Supply chain flexibility 'can safeguard operations'

19 April 2012


Posted by Satvir Bhullar

Creating supply chains that are flexible can help companies to prevent problems and deal with difficulties as they arise.

This is the claim made by the Chartered Institute of Purchasing and Supply (CIPS), which has explained managing demand can be difficult, but it is important to take the external environment into account when doing so.

According to Emma Scott, the professional body's Representation Manager, while it is essential for firms to take factors such as weather predictions into consideration when organizing stock levels, it is also helpful to form good relationships with suppliers in order to enhance supply chain agility.

"What you don't want to be in is a position where you're holding lots of stock, which is money and affects profit, and are not able to get rid of it," she added, pointing out that without this flexibility firms such as clothing retailers can struggle, as many items are made a couple of seasons in advance.

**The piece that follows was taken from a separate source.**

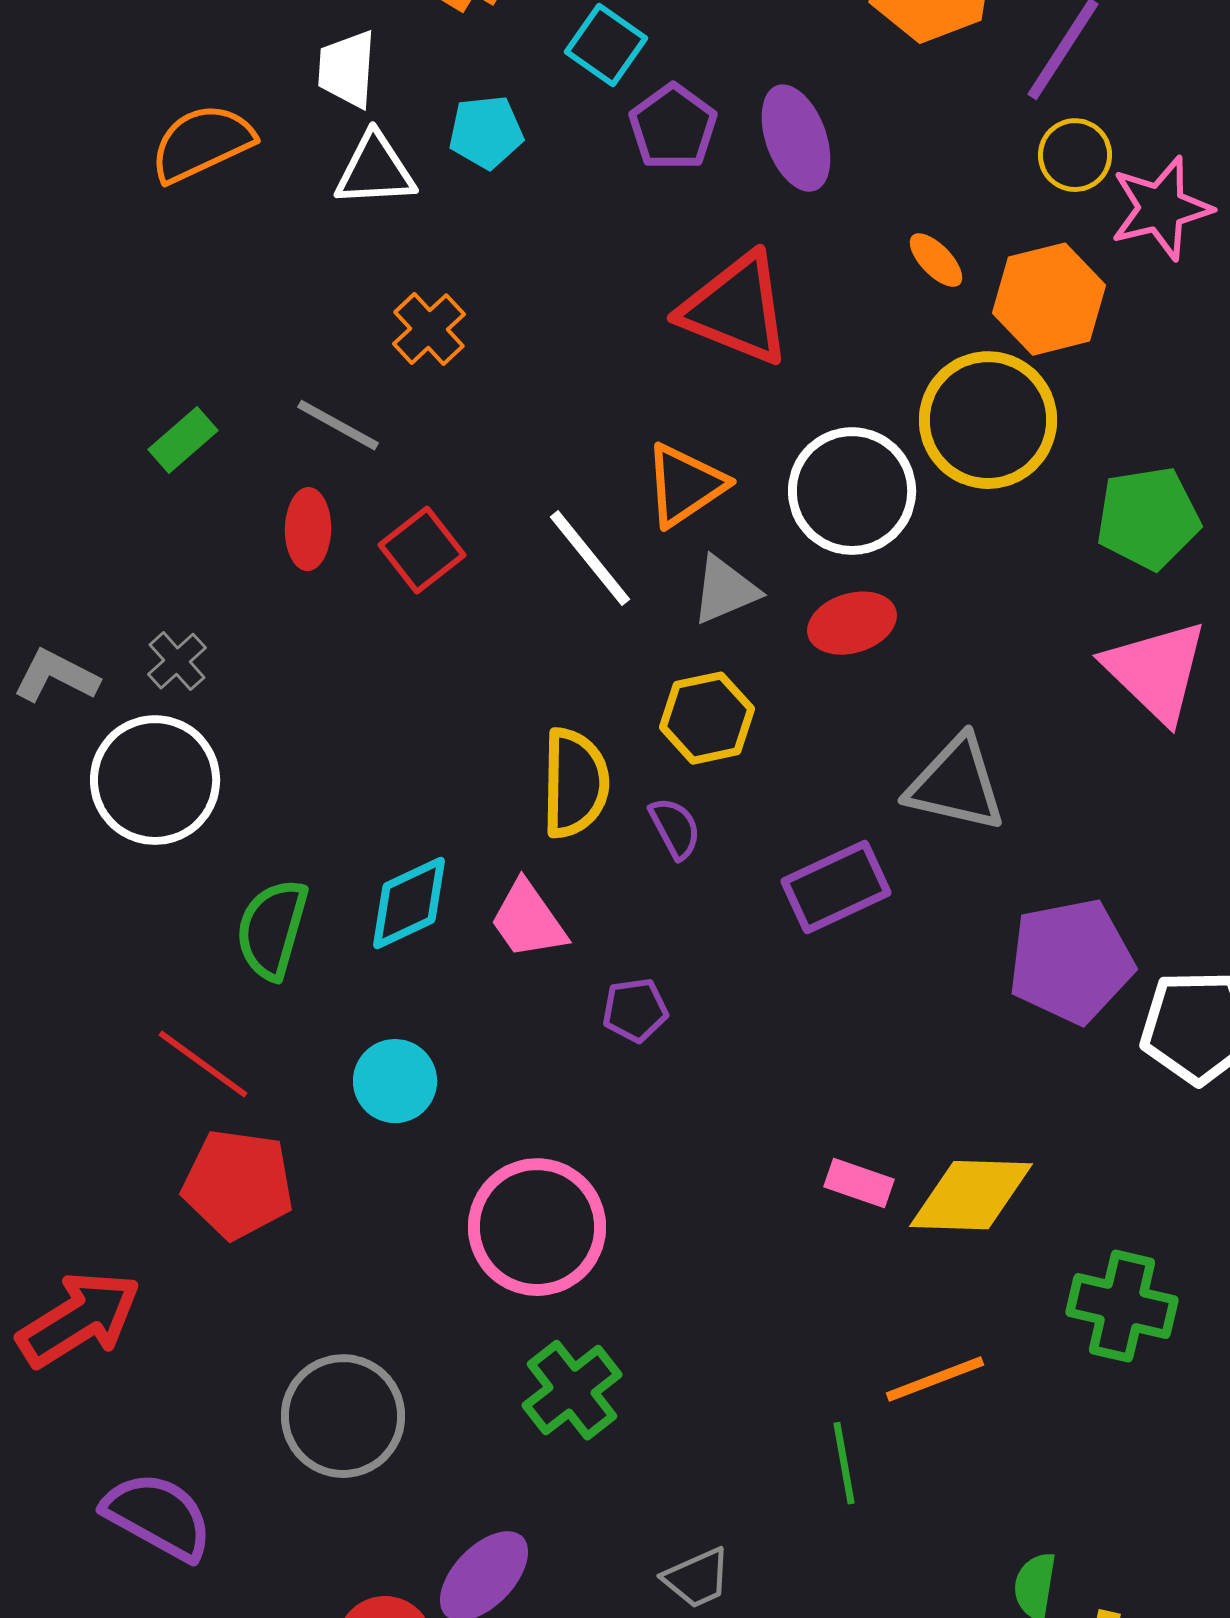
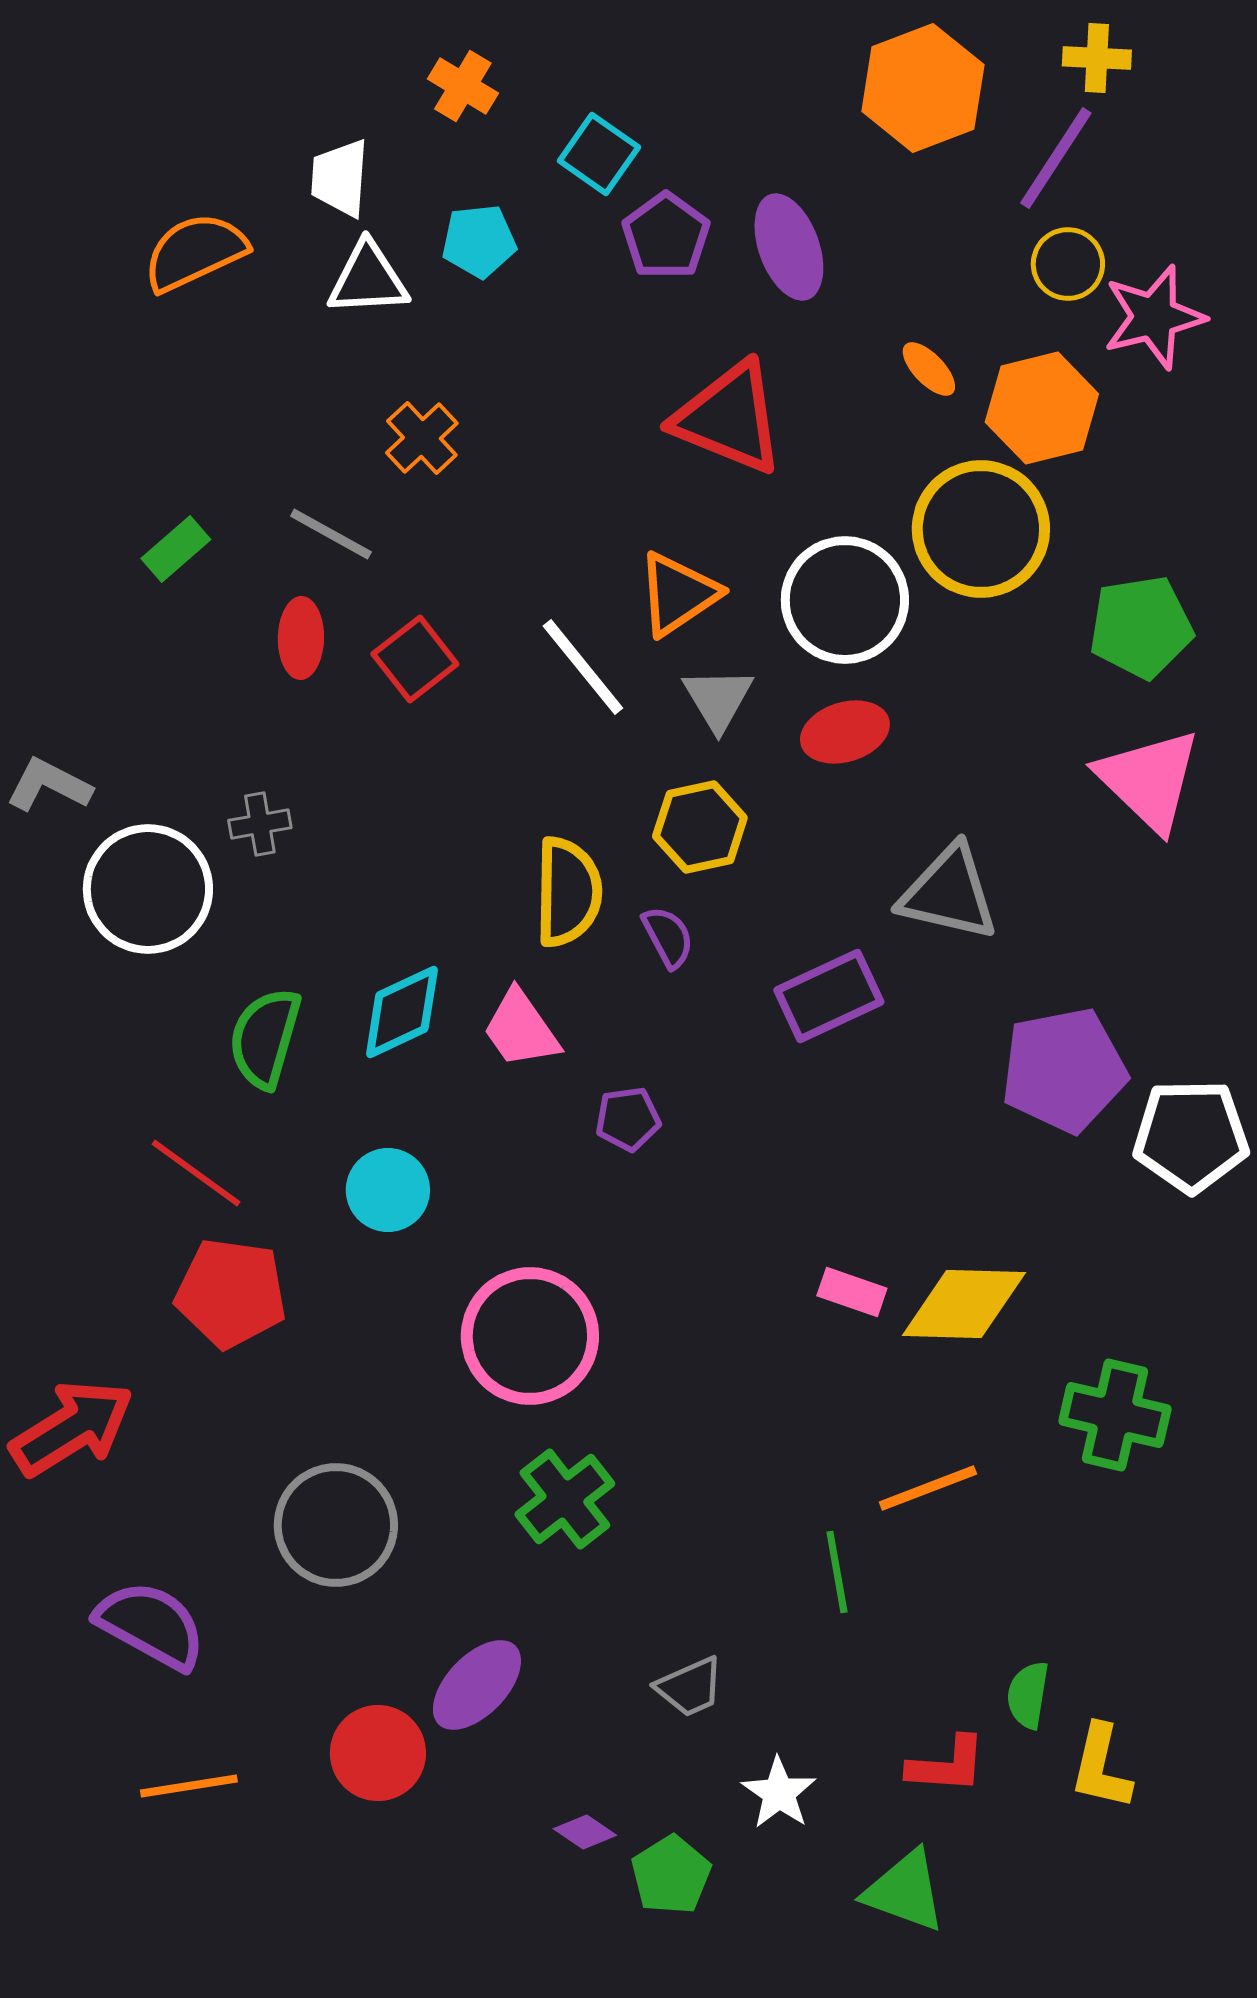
gray triangle: (725, 590) -> (718, 699), turned -38
gray cross: (177, 661) -> (260, 824), moved, turned 32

Her comments come after Marks & Spencer experienced problems with its stock levels, with shortages across some of its bestselling womenswear lines.

The company admitted to running out of stock and stated this had been because of supply chain management being too tight.

An increasing focus on lean operations has been seen in recent years, but many companies have started to consider how far they can reduce stock levels before business continuity is compromised.

The issue was raised after the Japanese earthquake and tsunami on March 11th 2011 led to severe shortages of automotive parts, causing some firms to suspend production, while global supplies of hard disk drives were adversely affected during the flooding that struck Thailand during last year's monsoon season.

As a result of the Marks & Spencer shortages, the retailer saw clothing sales dip by 0.3 per cent.